Posted by Greg Michlig Friday, August 02, 2013 8:00:00 AM

This, the second installment of The Collaborative Connection, comes to you from a hotel desk in Boston. It is Thursday evening and I have just spent a full day with fellow League presidents and executives, CUNA board members, executives and staff, and select guests. My intent was to spend time thoroughly delving into the impressions I have had of the credit union system in place through the CUNA/League structure over the past few months. However, what has taken place today, while well in line with the impressions I had prior to my arrival in Boston, will require brevity in this week's post.

We went long today... very long. And the day is not over. As with all such events, there are dinner reservations and ongoing conversations to take place throughout the evening.

The dialogue in the League presidents' room today was in-depth, compelling, collaborative and, perhaps most important to you, centered around the success and issues facing credit unions and the movement. As the conversations (and debates) rolled on, not a soul made note of the fact we were continually passing the timed benchmarks on the agenda. A thorough discussion of the issues was paramount, the time of day was secondary.

Whether at the CUNA America's Credit Union Conference last month, through the discussions today or at any point in-between, my experience within the system has been that the leaders of this movement are fundamentally driven by addressing the challenges of and driving opportunities for your credit unions at every turn. Perhaps this comes across as self-serving, but this is exactly the type of environment I had hoped to find and is very much in line with my philosophical approach. At its very core, what I have seen is that, it's not about CUNA or the Leagues, but it is about the credit unions and ultimately the members.

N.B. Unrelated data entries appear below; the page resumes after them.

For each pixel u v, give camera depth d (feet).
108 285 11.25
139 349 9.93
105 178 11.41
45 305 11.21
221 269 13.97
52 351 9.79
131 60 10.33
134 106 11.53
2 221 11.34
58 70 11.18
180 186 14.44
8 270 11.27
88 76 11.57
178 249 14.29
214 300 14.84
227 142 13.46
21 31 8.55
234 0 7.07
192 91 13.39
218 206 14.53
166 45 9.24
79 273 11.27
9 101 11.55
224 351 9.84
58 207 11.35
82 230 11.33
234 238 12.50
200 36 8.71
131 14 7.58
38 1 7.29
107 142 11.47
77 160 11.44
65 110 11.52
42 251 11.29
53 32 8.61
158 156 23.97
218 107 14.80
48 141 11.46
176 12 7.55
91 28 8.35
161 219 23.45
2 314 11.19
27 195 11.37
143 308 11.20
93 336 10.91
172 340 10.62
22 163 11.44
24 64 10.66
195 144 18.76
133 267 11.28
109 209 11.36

You may say, that's how it should be. And I agree. However one cannot dismiss the questions and comments that arise regarding the value of affiliation or the cynicism that sometimes creeps into conversations. I am certain that my time to address these issues as one with a fresh set of eyes will not last long. So while I can, I want to tell you that your concerns are heard, your pain is felt, your successes are celebrated and your affiliation is highly valued, to an extent that is much more deeply emotional and authentic than you may imagine. I have been impressed and I am proud to be a part of this system.

And with that... I am late for the next scheduled event and most certainly do not want to miss an opportunity to discuss additional ways to positively impact credit unions with the fine folks from the Filene Research Institute, who have graciously invited me to dinner.